こんな感じ前にもあった。ミッキーはきっと怒ってる。
「信じるアイテムしか持てないけど、祈るだけのエールは物足りなくてさ」
シュンとしてヒカリ。
『待ってる』それだけしか言えなかった私は何か物足りなかった。でも今は少しでも役に立ちたい
「ごめんね、黙って決めちゃって……怒った?」
「ちょっと理不尽だな。でも、不思議と悪い気はしない」
「ウソだよ。ミッキー怒ってるよ」
シュンとするヒカリ。
今まで迷惑かけてる分、精一杯反省しているつもりだけど、やっぱり困らせているって、どうしても分かってしまう。
「キミはいつそんなに弱気になったんだい? 理不尽なのははじめからだろ?」
「なっ⁉」
ミッキーの言葉にカチンと来るヒカリ。しかもいつもの爽やかな微笑をたたえて言われたからには、あまりの完璧な悪態ぶりに反撃の余地すらない。
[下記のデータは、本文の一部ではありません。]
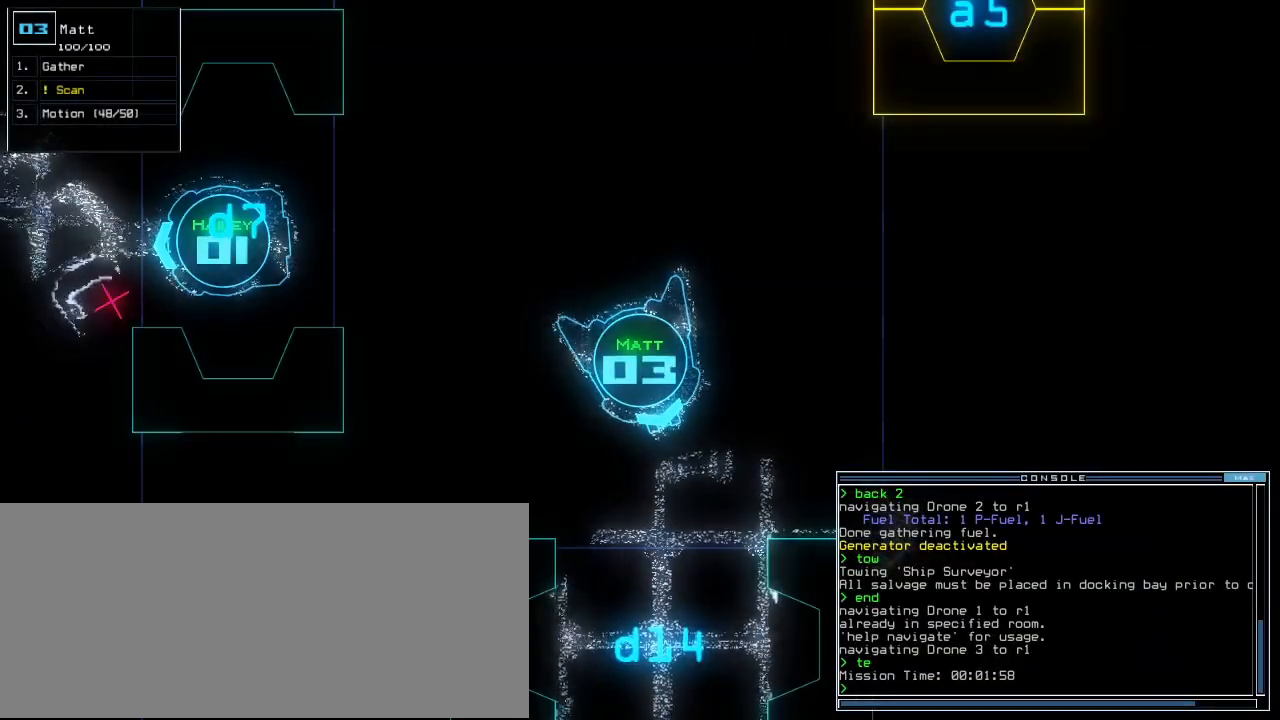
{"keys": ["up"]}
何もしゃべれないヒカリに対しミッキーは操縦席から立ち上がり歩き出した。
「これがキミの『希望』ならボクもそれを信じる『祈る』のではなくて」
笑いをこらえるような表情とは裏腹に最後の所は力強く、はっきりと聞こえた。
「それじゃあ、僕たちも進もう。今は自分たちが出来る精一杯の事をするんだ」
そう言ってミッキーはカレイドスターのドアを開け放った。